### Exercise brief
Filter the entries for lines with the word "sshd".

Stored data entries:
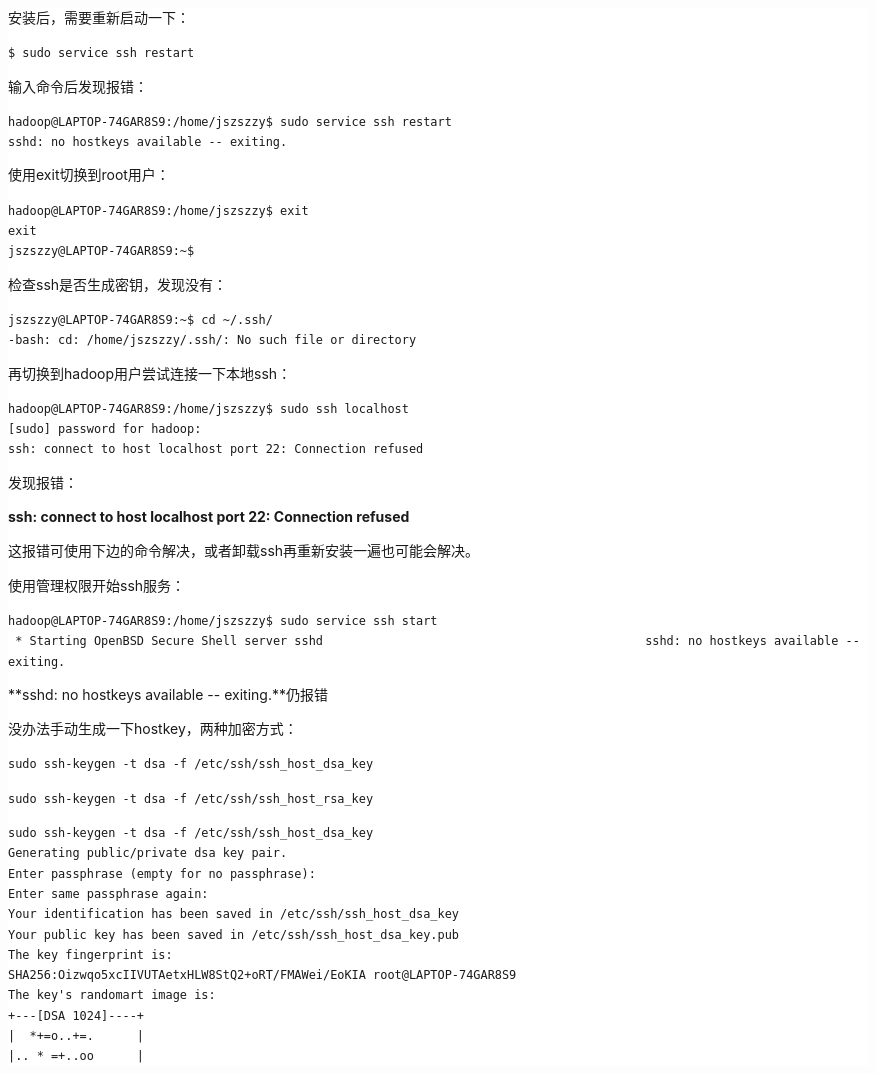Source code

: 安装后，需要重新启动一下：

```ssh
$ sudo service ssh restart
```

输入命令后发现报错：

```ssh
hadoop@LAPTOP-74GAR8S9:/home/jszszzy$ sudo service ssh restart
sshd: no hostkeys available -- exiting.
```

使用exit切换到root用户：

```ssh
hadoop@LAPTOP-74GAR8S9:/home/jszszzy$ exit
exit
jszszzy@LAPTOP-74GAR8S9:~$
```

检查ssh是否生成密钥，发现没有：

```ssh
jszszzy@LAPTOP-74GAR8S9:~$ cd ~/.ssh/
-bash: cd: /home/jszszzy/.ssh/: No such file or directory
```

再切换到hadoop用户尝试连接一下本地ssh：

```ssh
hadoop@LAPTOP-74GAR8S9:/home/jszszzy$ sudo ssh localhost
[sudo] password for hadoop:
ssh: connect to host localhost port 22: Connection refused
```

发现报错：

**ssh: connect to host localhost port 22: Connection refused**

这报错可使用下边的命令解决，或者卸载ssh再重新安装一遍也可能会解决。

使用管理权限开始ssh服务：

```ssh
hadoop@LAPTOP-74GAR8S9:/home/jszszzy$ sudo service ssh start
 * Starting OpenBSD Secure Shell server sshd                                             sshd: no hostkeys available -- exiting.
```

**sshd: no hostkeys available -- exiting.**仍报错

没办法手动生成一下hostkey，两种加密方式：

```ssh
sudo ssh-keygen -t dsa -f /etc/ssh/ssh_host_dsa_key
```

```ssh
sudo ssh-keygen -t dsa -f /etc/ssh/ssh_host_rsa_key
```

```ssh
sudo ssh-keygen -t dsa -f /etc/ssh/ssh_host_dsa_key
Generating public/private dsa key pair.
Enter passphrase (empty for no passphrase):
Enter same passphrase again:
Your identification has been saved in /etc/ssh/ssh_host_dsa_key
Your public key has been saved in /etc/ssh/ssh_host_dsa_key.pub
The key fingerprint is:
SHA256:Oizwqo5xcIIVUTAetxHLW8StQ2+oRT/FMAWei/EoKIA root@LAPTOP-74GAR8S9
The key's randomart image is:
+---[DSA 1024]----+
|  *+=o..+=.      |
|.. * =+..oo      |
```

### Task response
sshd: no hostkeys available -- exiting.
 * Starting OpenBSD Secure Shell server sshd                                             sshd: no hostkeys available -- exiting.
**sshd: no hostkeys available -- exiting.**仍报错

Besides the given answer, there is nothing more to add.